Back to the .htaccess file
To make sure that your server returns your custom error page, and not the default ugly white page with the warning, you set the instructions on your .htaccess file.
ErrorDocument 404 /index.php?error=404
You could create separate files and call them accordingly, but I decided to use just one error page for all (404.php).
ErrorDocument 400 /index.php?error=404
ErrorDocument 401 /index.php?error=404
ErrorDocument 402 /index.php?error=404
ErrorDocument 403 /index.php?error=404
ErrorDocument 404 /index.php?error=404
ErrorDocument 405 /index.php?error=404
ErrorDocument 406 /index.php?error=404
ErrorDocument 407 /index.php?error=404
ErrorDocument 408 /index.php?error=404
ErrorDocument 409 /index.php?error=404
ErrorDocument 410 /index.php?error=404
ErrorDocument 411 /index.php?error=404
ErrorDocument 412 /index.php?error=404
ErrorDocument 413 /index.php?error=404
ErrorDocument 414 /index.php?error=404
ErrorDocument 415 /index.php?error=404
ErrorDocument 416 /index.php?error=404
ErrorDocument 417 /index.php?error=404
ErrorDocument 422 /index.php?error=404
ErrorDocument 423 /index.php?error=404
ErrorDocument 424 /index.php?error=404
ErrorDocument 425 /index.php?error=404
ErrorDocument 426 /index.php?error=404
ErrorDocument 500 /index.php?error=404
ErrorDocument 501 /index.php?error=404
ErrorDocument 502 /index.php?error=404
ErrorDocument 503 /index.php?error=404
ErrorDocument 504 /index.php?error=404
ErrorDocument 505 /index.php?error=404
ErrorDocument 506 /index.php?error=404
ErrorDocument 507 /index.php?error=404
ErrorDocument 510 /index.php?error=404
I have yet to see if this will work with all errors, but I have tested it to work fine with the two most needed ones, that is 404 and 410. In fact, you can even just limit yourself to those two errors, and get rid of the call to the other ones. My reasoning behind including all of them was, “Since I’m at it…”
The custom 404, catch all, page
If you want to test my error page, go ahead and try a broken link, which will return a 404 “Not Found” error, and a no longer existing page, which will return a 410 “Gone” error. Both calling the same error page, with the proper status headers for each case.
In order to display the whole range of errors on the same error page, I have taken the code from the Codex Advanced 404.php Example, with just some minor changes.
- On the line that starts with
// begin the output buffer to send headers and response
I had to get rid of ob_start();, because it caused a misconfiguration. Without it, it works fine. I guess it depends on the plugins you are using.

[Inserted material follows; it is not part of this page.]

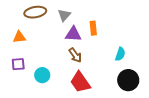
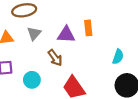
gray triangle: (64, 15) -> (34, 33), moved
brown arrow: (75, 55) -> (55, 58), moved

- On the part that prints out the page, starting with
<?php get_header();?>
I continued with the layout of my theme, and added helpful links and text, basing myself on the existing 404 page I already had.
The way you can adapt it to your theme, if you don’t have a custom 404 file, is to make a copy of your theme index.php and rename it 404.php, then take all the loop part out, and add some pertinent text there. What you end up with, would then be adapted to the Advanced Example code, to match your theme more.
The part of the code that displays your page, along with the status code is:
<?php get_header();?>
<div id="content">
<div class="post">
<h1><?php _e("$AA_STATUS_CODE $AA_REASON_PHRASE"); ?></h1>
<?php if(function_exists('aa_google_404')) aa_google_404(); ?>
</div>
</div>
<?php get_sidebar(); ?>
<?php get_footer();
?>
This way, you will end up with a custom error page that will keep your visitors on your site, while handling several kinds of errors without Adsense ads, and a statement on your .htaccess file telling Google when a file has been permanently deleted.